▸ **Task instructions**
Retype every one of these items word for word, leaving out the pictures.

Data records
|---|
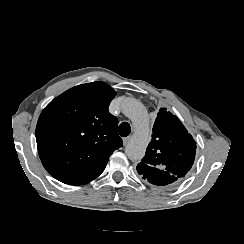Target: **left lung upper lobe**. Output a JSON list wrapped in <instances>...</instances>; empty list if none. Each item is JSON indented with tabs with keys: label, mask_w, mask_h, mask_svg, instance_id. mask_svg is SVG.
<instances>
[{
	"label": "left lung upper lobe",
	"mask_w": 244,
	"mask_h": 244,
	"mask_svg": "<svg viewBox=\"0 0 244 244\" xmlns=\"http://www.w3.org/2000/svg\"><path fill=\"white\" fill-rule=\"evenodd\" d=\"M195 154L196 142L191 134L176 116L161 108L153 126L151 142L137 165V171L153 183L167 185L187 174Z\"/></svg>",
	"instance_id": "left-lung-upper-lobe-1"
}]
</instances>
|---|
▸ **Task output**
Target: **left lung upper lobe**. Output a JSON list wrapped in <instances>...</instances>; empty list if none. Each item is JSON indented with tabs with keys: label, mask_w, mask_h, mask_svg, instance_id. mask_svg is SVG.
<instances>
[{
	"label": "left lung upper lobe",
	"mask_w": 244,
	"mask_h": 244,
	"mask_svg": "<svg viewBox=\"0 0 244 244\" xmlns=\"http://www.w3.org/2000/svg\"><path fill=\"white\" fill-rule=\"evenodd\" d=\"M195 154L196 142L191 134L176 116L161 108L153 126L151 142L137 165V171L153 183L167 185L187 174Z\"/></svg>",
	"instance_id": "left-lung-upper-lobe-1"
}]
</instances>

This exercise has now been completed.